Film & TV

Shrek Forever After

Rating:  G

Running Time: 94 minutes

Release Date: 17 June 2010200px-Shrek_forever_after_ver8

Check cinema guide for session times and location

The fourth and final chapter in the animated Shrek series (the planned 5th one has been canned by Dreamworks) is about to hit Australian screens.  This time it is offered in 3D which is the flavour of 2010 and all the regular cast reprise their voiceovers.  The story ties back into the first film, just before Shrek (Mike Myers) saves Princess Fiona (Cameron Diaz) from her curse, her parents King Harold (John Cleese) and Queen Lillian (Julie Andrews) are about to do deal with the devilish Rumplestiltskin.  In order for Rumplestiltskin (Walt Dohrn) to break the curse they must sign a contract ordaining him as the new king of Far Far Away.
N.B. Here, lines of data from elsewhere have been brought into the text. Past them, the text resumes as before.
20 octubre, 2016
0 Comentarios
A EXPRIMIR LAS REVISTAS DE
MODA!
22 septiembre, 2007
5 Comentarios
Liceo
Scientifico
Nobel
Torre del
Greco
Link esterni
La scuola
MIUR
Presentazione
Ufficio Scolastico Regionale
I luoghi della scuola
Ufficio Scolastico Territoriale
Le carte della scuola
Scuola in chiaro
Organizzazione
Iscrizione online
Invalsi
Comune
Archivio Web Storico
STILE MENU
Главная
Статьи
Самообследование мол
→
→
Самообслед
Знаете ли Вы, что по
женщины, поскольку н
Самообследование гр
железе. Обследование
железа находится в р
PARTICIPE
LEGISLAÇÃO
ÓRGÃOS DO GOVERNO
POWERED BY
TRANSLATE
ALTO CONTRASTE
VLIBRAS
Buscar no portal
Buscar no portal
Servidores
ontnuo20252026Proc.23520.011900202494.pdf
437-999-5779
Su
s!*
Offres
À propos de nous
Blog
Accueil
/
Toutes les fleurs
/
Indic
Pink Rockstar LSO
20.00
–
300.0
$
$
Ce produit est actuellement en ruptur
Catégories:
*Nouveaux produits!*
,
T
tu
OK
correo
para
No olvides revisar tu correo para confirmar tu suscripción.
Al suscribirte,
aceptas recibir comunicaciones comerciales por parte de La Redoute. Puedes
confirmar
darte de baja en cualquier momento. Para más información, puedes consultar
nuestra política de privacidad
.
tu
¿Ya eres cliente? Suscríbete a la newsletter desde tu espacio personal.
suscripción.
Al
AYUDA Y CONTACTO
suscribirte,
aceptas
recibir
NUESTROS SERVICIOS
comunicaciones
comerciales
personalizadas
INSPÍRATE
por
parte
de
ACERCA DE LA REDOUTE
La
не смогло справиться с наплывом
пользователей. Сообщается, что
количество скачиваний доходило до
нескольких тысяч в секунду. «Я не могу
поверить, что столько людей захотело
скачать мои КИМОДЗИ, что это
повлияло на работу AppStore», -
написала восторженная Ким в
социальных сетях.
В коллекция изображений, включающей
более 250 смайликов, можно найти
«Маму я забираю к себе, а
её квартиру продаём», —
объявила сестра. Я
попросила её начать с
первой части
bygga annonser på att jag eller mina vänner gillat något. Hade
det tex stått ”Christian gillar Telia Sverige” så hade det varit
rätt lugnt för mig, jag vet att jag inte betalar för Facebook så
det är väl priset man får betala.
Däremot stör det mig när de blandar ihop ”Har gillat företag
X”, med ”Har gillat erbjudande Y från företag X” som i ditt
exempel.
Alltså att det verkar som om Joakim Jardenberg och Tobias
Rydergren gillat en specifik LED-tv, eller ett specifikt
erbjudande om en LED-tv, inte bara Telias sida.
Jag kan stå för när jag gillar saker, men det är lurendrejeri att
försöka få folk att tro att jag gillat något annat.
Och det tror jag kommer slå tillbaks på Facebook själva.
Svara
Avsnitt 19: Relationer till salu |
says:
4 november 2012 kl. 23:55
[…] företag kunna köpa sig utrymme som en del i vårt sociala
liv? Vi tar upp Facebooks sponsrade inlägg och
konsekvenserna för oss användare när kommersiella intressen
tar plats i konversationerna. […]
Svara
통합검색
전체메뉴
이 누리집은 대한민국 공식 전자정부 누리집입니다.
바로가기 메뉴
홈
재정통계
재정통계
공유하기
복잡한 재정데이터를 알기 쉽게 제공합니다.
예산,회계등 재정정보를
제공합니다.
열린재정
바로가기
Much to his dismay Shrek comes to the rescue before the contract is sealed. Fast forward to present day, Shrek is suffering from celebrity fatigue and the overwhelming demands of family life which leads to a mid life Ogre crisis. Rumplestiltskin upon hearing his longing to become a real ogre even just for a day hatches a cunning plot and so the adventure begins with Shrek’s offsiders Donkey (Eddie Murphy) and Puss in Boots (Antonio Banderas) coming to their friend’s aid.

 

I watched this film with some trepidation as surely there would be no storyline worth exploring or new material and gags left to exploit by the fourth instalment but I was pleasantly surprised.  The plot structure was solid and though not entirely unfamiliar it works as a fitting ending to the Shrek juggernaut.  The use of 3D technology in this animated format is not over the top but brings another visual dimension particularly in scenes of witches flying on broomsticks, reminiscent of Harry Potter films.   It actually pays homage to a few films borrowing from Groundhog Day, ET, It’s a Wonderful Life  action flicks in general. Another scene where an overexerted Donkey is breathing heavily was magically brought to realism. Interspersed with a few good laughs it keeps rolling on to through the 94 minutes just short enough for most kids attention span. As with the other films the characters of Murphy and Banderas provide most of the interest and laughs. Both kids and adults will enjoy underscored with some solid family themes.